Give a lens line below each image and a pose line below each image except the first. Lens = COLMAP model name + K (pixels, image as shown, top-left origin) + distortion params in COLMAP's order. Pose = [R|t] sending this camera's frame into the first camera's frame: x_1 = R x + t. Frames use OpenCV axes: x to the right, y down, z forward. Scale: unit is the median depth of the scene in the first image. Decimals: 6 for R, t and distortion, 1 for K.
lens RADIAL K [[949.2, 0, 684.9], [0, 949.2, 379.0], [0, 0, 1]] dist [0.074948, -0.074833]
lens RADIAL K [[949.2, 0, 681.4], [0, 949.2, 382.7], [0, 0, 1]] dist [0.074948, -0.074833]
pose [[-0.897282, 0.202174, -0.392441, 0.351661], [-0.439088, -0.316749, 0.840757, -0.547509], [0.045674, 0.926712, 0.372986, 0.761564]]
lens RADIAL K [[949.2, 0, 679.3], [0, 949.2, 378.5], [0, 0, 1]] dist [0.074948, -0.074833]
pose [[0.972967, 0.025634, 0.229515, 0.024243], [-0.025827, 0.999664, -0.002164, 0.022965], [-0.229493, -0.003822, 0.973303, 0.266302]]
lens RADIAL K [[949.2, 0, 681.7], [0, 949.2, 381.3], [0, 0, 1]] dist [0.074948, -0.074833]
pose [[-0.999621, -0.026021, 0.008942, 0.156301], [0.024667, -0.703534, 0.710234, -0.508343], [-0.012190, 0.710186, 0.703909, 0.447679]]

---

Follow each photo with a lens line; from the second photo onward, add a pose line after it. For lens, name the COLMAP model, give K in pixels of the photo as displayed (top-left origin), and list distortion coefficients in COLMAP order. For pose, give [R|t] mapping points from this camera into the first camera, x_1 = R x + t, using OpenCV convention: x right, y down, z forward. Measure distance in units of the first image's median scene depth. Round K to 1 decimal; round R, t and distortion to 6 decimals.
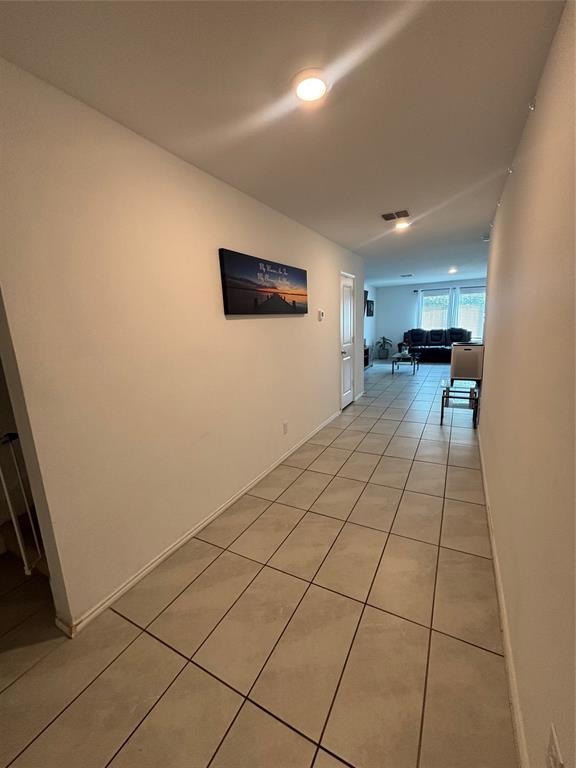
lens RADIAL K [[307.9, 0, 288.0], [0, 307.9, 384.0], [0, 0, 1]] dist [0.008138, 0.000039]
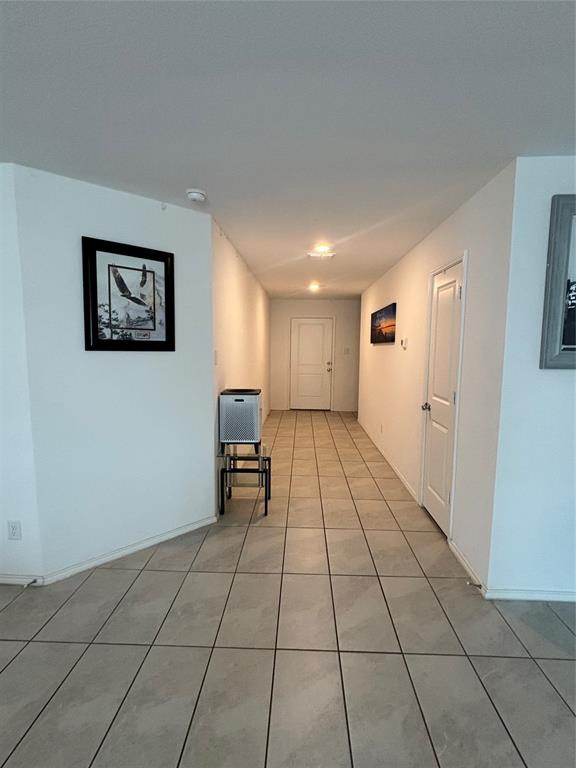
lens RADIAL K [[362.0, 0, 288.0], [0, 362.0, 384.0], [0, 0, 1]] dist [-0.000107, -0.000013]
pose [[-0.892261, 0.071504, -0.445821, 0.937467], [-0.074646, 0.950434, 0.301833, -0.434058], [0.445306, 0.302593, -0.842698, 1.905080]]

* * *

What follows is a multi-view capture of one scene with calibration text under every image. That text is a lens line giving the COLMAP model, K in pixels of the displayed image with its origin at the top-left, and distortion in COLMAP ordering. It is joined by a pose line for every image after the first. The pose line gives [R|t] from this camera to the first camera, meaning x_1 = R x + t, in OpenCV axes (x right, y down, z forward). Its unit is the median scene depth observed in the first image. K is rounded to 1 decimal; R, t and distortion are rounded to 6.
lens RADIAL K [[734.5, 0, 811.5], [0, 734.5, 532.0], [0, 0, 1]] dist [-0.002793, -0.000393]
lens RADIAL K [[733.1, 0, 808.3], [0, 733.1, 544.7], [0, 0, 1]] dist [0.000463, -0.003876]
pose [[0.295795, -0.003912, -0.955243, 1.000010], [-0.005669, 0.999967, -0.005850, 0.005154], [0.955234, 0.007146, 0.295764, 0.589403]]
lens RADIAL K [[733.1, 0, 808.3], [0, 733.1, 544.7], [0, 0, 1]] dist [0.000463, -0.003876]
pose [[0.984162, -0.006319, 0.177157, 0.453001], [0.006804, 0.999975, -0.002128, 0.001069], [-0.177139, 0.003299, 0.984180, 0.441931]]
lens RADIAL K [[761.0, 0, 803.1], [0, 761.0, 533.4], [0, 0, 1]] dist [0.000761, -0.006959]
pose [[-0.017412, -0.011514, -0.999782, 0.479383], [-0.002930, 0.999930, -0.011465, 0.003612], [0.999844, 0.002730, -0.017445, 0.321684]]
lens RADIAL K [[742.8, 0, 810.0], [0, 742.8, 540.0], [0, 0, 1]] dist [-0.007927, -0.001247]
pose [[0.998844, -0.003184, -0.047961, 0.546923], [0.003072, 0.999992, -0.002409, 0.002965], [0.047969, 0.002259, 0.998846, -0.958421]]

▸ **TÂCHE À RÉALISER**: Recopiez à l'identique les lignes des données, en commençant par celle qui contient « Give a lens » et en vous arrêtant après celle qui contient « 379.0], [0, 0, 1]] dist [0.074948, -0.074833] ».

▸ **RÉPONSE**:
Give a lens line below each image and a pose line below each image except the first. Lens = COLMAP model name + K (pixels, image as shown, top-left origin) + distortion params in COLMAP's order. Pose = [R|t] sending this camera's frame into the first camera's frame: x_1 = R x + t. Frames use OpenCV axes: x to the right, y down, z forward. Scale: unit is the median depth of the scene in the first image. Decimals: 6 for R, t and distortion, 1 for K.
lens RADIAL K [[949.2, 0, 684.9], [0, 949.2, 379.0], [0, 0, 1]] dist [0.074948, -0.074833]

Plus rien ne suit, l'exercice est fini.